On 3/20/2012 10:52 AM, "Martin v. Löwis" wrote:
In hearing from a couple people who teach python to beginners, this is a
substantial hurdle - the first thing they need to do is to edit their
environment to add these directories to the PATH.
This is something I never understood. On Windows, it's custom to launch
programs from the start menu, and Python is easy enough to find on the
start menu (e.g. by typing "Python"). Why do people want to launch it by
opening a shell window, then typing python?
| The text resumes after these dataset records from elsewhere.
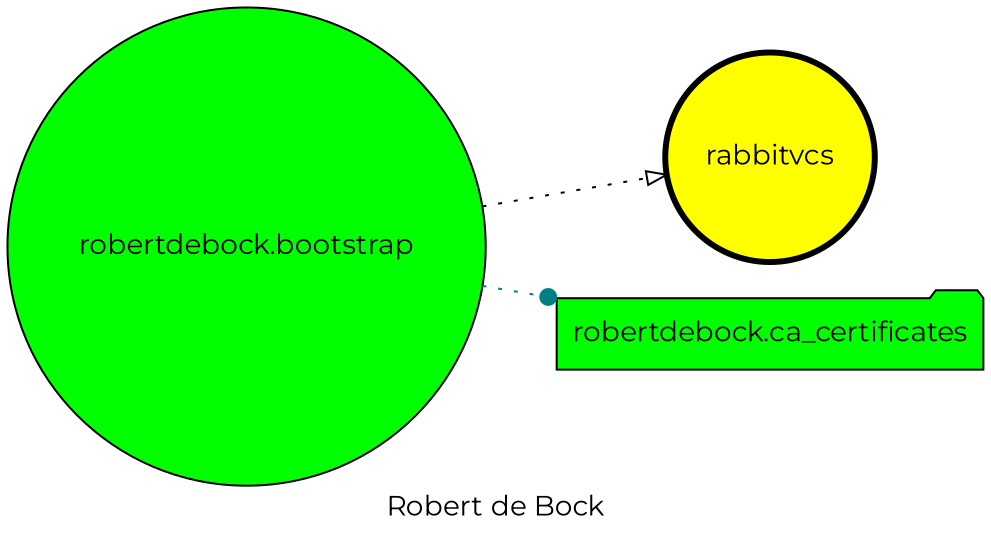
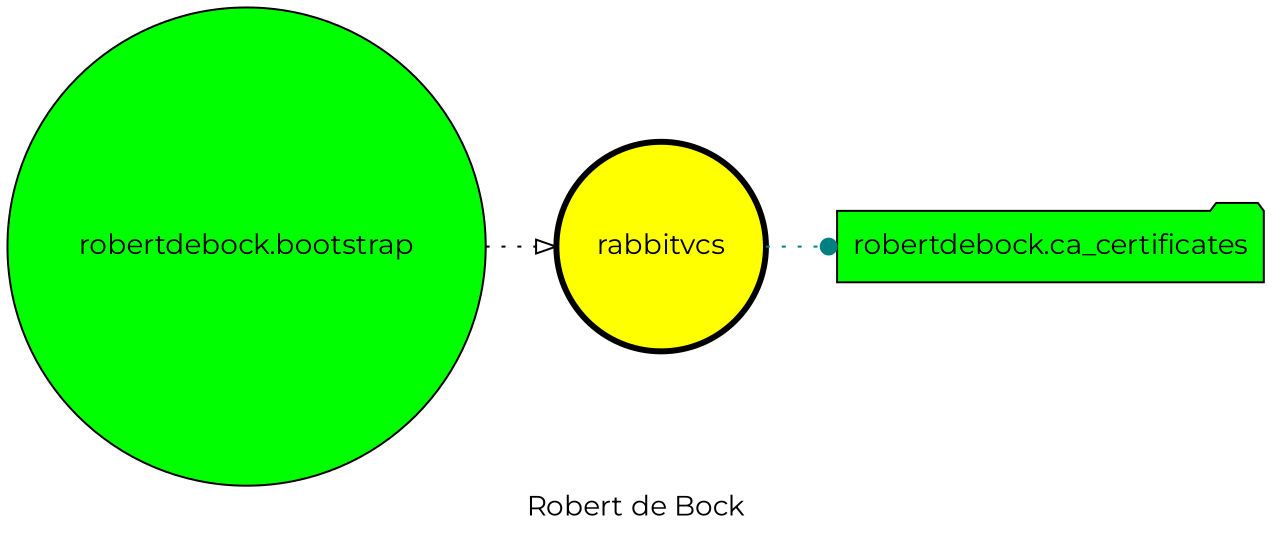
  digraph {
    fontname=Montserrat
    label="Robert de Bock"
    rankdir=LR
    node [fillcolor=green fontname=Montserrat shape=circle style=filled]
    edge [fontname=Montserrat style=dotted]
    rabbitvcs [fillcolor=yellow penwidth=3]
    "robertdebock.ca_certificates" [shape=folder]
    "robertdebock.bootstrap"
-   "robertdebock.bootstrap" -> "robertdebock.ca_certificates" [arrowhead=dot color=teal]
+   rabbitvcs -> "robertdebock.ca_certificates" [arrowhead=dot color=teal]
    "robertdebock.bootstrap" -> rabbitvcs [arrowhead=onormal color=black]
  }
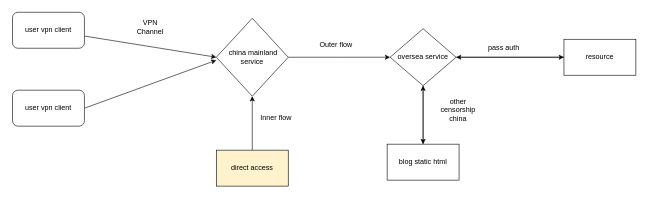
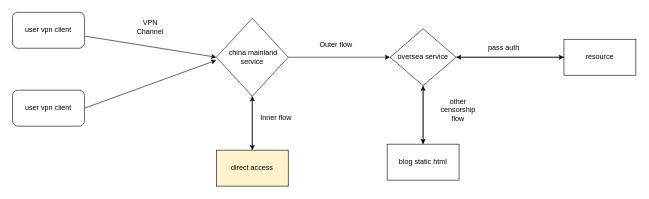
  <mxCell id="0" style=";html=1;" />
  <mxCell id="1" style=";html=1;" parent="0" />
  <mxCell id="2" style="rounded=0;orthogonalLoop=1;jettySize=auto;html=1;entryX=0;entryY=0.5;entryDx=0;entryDy=0;" edge="1" parent="1" source="3" target="8"><mxGeometry relative="1" as="geometry" /></mxCell>
  <mxCell id="3" value="user vpn client" style="rounded=1;whiteSpace=wrap;html=1;" vertex="1" parent="1"><mxGeometry x="20" y="20" width="120" height="60" as="geometry" /></mxCell>
  <mxCell id="4" style="rounded=0;orthogonalLoop=1;jettySize=auto;html=1;exitX=1;exitY=0.5;exitDx=0;exitDy=0;" edge="1" parent="1" source="5"><mxGeometry relative="1" as="geometry"><mxPoint x="360" y="100" as="targetPoint" /></mxGeometry></mxCell>
  <mxCell id="5" value="user vpn client" style="rounded=1;whiteSpace=wrap;html=1;" vertex="1" parent="1"><mxGeometry x="20" y="150" width="120" height="60" as="geometry" /></mxCell>
+ <mxCell id="6" value="" style="edgeStyle=orthogonalEdgeStyle;rounded=0;orthogonalLoop=1;jettySize=auto;html=1;" edge="1" parent="1" source="8" target="10"><mxGeometry relative="1" as="geometry" /></mxCell>
  <mxCell id="7" style="edgeStyle=orthogonalEdgeStyle;rounded=0;orthogonalLoop=1;jettySize=auto;html=1;" edge="1" parent="1" source="8"><mxGeometry relative="1" as="geometry"><mxPoint x="650" y="95" as="targetPoint" /></mxGeometry></mxCell>
  <mxCell id="8" value="&amp;nbsp;china mainland service" style="rhombus;whiteSpace=wrap;html=1;" vertex="1" parent="1"><mxGeometry x="360" y="30" width="120" height="130" as="geometry" /></mxCell>
  <mxCell id="9" style="edgeStyle=orthogonalEdgeStyle;rounded=0;orthogonalLoop=1;jettySize=auto;html=1;" edge="1" parent="1" source="10"><mxGeometry relative="1" as="geometry"><mxPoint x="420" y="160" as="targetPoint" /></mxGeometry></mxCell>
  <mxCell id="10" value="direct access" style="whiteSpace=wrap;html=1;fillColor=#fff2cc;" vertex="1" parent="1"><mxGeometry x="360" y="250" width="120" height="60" as="geometry" /></mxCell>
  <mxCell id="11" value="Inner flow" style="text;html=1;align=center;verticalAlign=middle;whiteSpace=wrap;rounded=0;" vertex="1" parent="1"><mxGeometry x="430" y="181" width="60" height="30" as="geometry" /></mxCell>
  <mxCell id="12" value="VPN Channel" style="text;html=1;align=center;verticalAlign=middle;whiteSpace=wrap;rounded=0;" vertex="1" parent="1"><mxGeometry x="220" y="30" width="60" height="30" as="geometry" /></mxCell>
  <mxCell id="13" value="" style="edgeStyle=orthogonalEdgeStyle;rounded=0;orthogonalLoop=1;jettySize=auto;html=1;" edge="1" parent="1" source="15" target="18"><mxGeometry relative="1" as="geometry" /></mxCell>
  <mxCell id="14" value="" style="edgeStyle=orthogonalEdgeStyle;rounded=0;orthogonalLoop=1;jettySize=auto;html=1;" edge="1" parent="1" source="15" target="20"><mxGeometry relative="1" as="geometry" /></mxCell>
  <mxCell id="15" value="oversea service" style="rhombus;whiteSpace=wrap;html=1;" vertex="1" parent="1"><mxGeometry x="650" y="47.5" width="110" height="95" as="geometry" /></mxCell>
  <mxCell id="16" value="Outer flow" style="text;html=1;align=center;verticalAlign=middle;whiteSpace=wrap;rounded=0;" vertex="1" parent="1"><mxGeometry x="530" y="60" width="60" height="30" as="geometry" /></mxCell>
  <mxCell id="17" style="edgeStyle=orthogonalEdgeStyle;rounded=0;orthogonalLoop=1;jettySize=auto;html=1;entryX=0.5;entryY=1;entryDx=0;entryDy=0;" edge="1" parent="1" source="18" target="15"><mxGeometry relative="1" as="geometry" /></mxCell>
  <mxCell id="18" value="blog static html" style="whiteSpace=wrap;html=1;" vertex="1" parent="1"><mxGeometry x="645" y="240" width="120" height="60" as="geometry" /></mxCell>
  <mxCell id="19" style="edgeStyle=orthogonalEdgeStyle;rounded=0;orthogonalLoop=1;jettySize=auto;html=1;" edge="1" parent="1" source="20" target="15"><mxGeometry relative="1" as="geometry" /></mxCell>
  <mxCell id="20" value="resource" style="whiteSpace=wrap;html=1;" vertex="1" parent="1"><mxGeometry x="940" y="65" width="120" height="60" as="geometry" /></mxCell>
- <mxCell id="21" value="other censorship china" style="text;html=1;align=center;verticalAlign=middle;whiteSpace=wrap;rounded=0;" vertex="1" parent="1"><mxGeometry x="727" y="165" width="73" height="35" as="geometry" /></mxCell>
+ <mxCell id="21" value="other censorship flow" style="text;html=1;align=center;verticalAlign=middle;whiteSpace=wrap;rounded=0;" vertex="1" parent="1"><mxGeometry x="727" y="165" width="73" height="35" as="geometry" /></mxCell>
  <mxCell id="22" value="pass auth" style="text;html=1;align=center;verticalAlign=middle;whiteSpace=wrap;rounded=0;" vertex="1" parent="1"><mxGeometry x="810" y="65" width="60" height="30" as="geometry" /></mxCell>
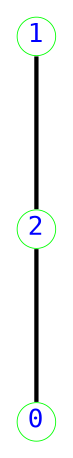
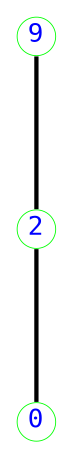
  graph {
    fontname="DejaVu Sans Mono"
    node [color=Green fixedsize=true font=Courier fontcolor=Blue fontname="DejaVu Sans Mono" fontsize=6 penwidth=0.2 shape=circle]
    edge [fontname="DejaVu Sans Mono"]
    0 [height=0.125 width=0.125]
-   1 [height=0.125 width=0.125]
+   1 [height=0.125 width=0.125 label=9]
    2 [height=0.125 width=0.125]
    1 -- 2
    2 -- 0
  }
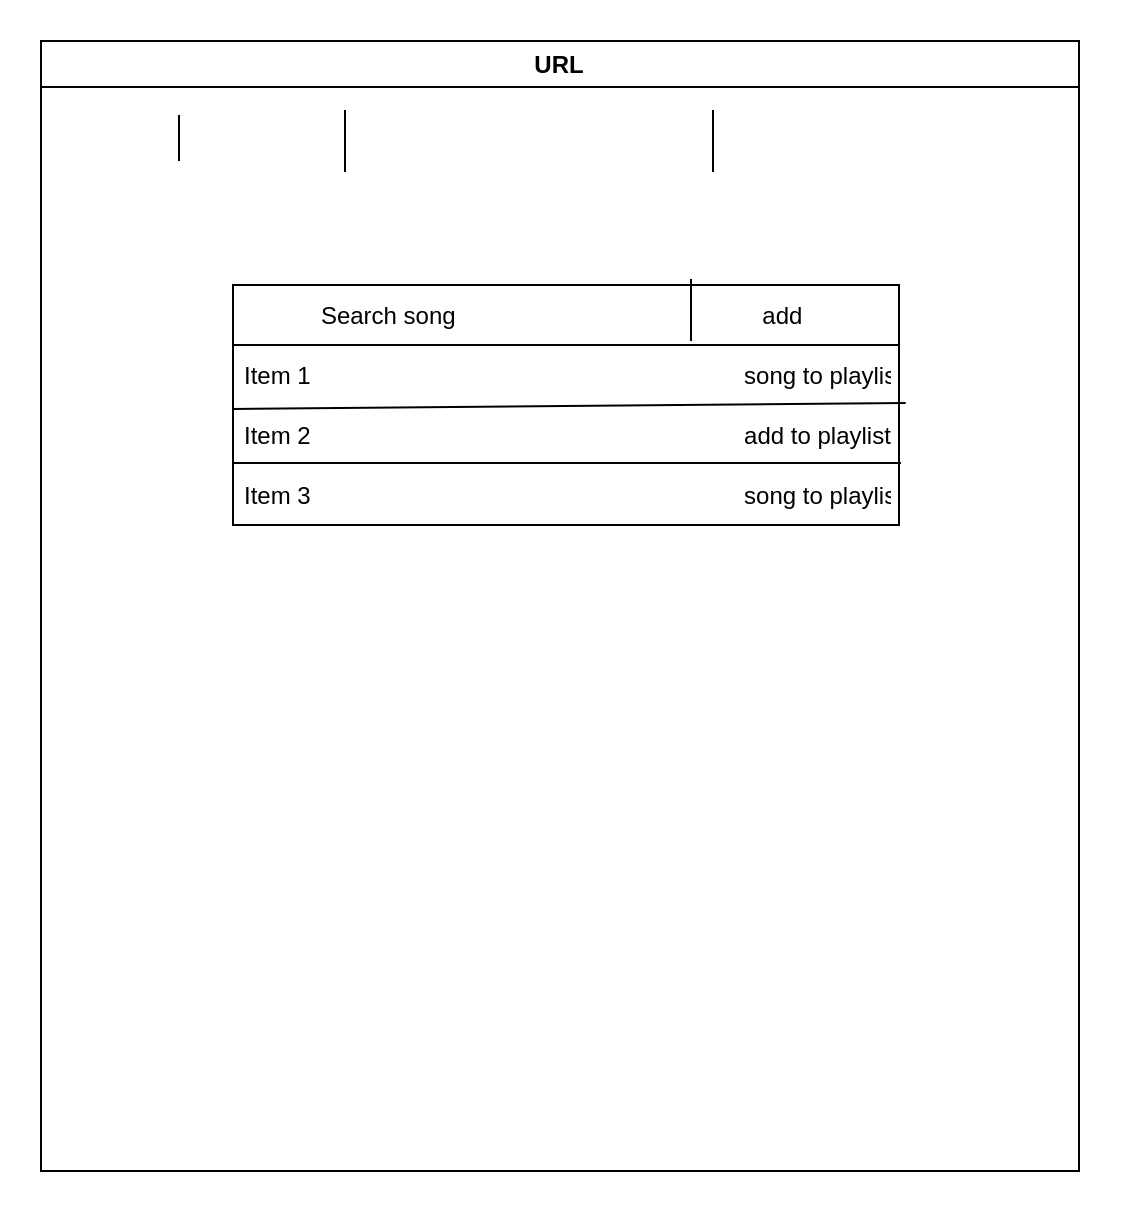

Because the workflow you suggest is broken when you are developing with Python. Assume that you are iteratively building up a program in Python. You aren't sure if it is right yet, so you want to get it into python to test it and see the output. There are three ways to do this.

1. Run python from the start menu.
- Import sys, fiddle with sys.path to add my module, import/run my module, do my tests. When you exit /hard error out, the python window disappears.

2. Double-click the .py file
- Runs the file, but then disappears immediately (unless you put in something like input/raw_input just to keep the window open) - and if it errors out, you never see the traceback - it disappears too fast.

3. Get a shell and run python.
This requires cd'ing to the directory where my .py file is, but then I run/import it and I see the information. To repeat the process, either type python again or just press arrow-up.

4. (Not relevant here) - do it in an IDE that does #3 for you.

#3 is the only reasonable way to do development if you are not in an IDE.